_Your task_
Pictures are to be skipped; every other part of the records is copied exactly.

_Raw data_
[Start of section]

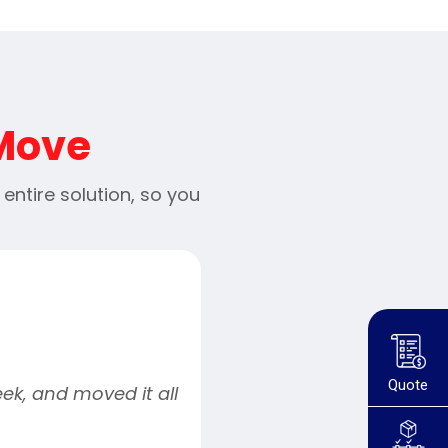
 Move
ntire solution, so you
Quote
ek, and moved it all
“Movely provided a ver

[End of section]

_Task response_
 Move
ntire solution, so you
Quote
ek, and moved it all
“Movely provided a ver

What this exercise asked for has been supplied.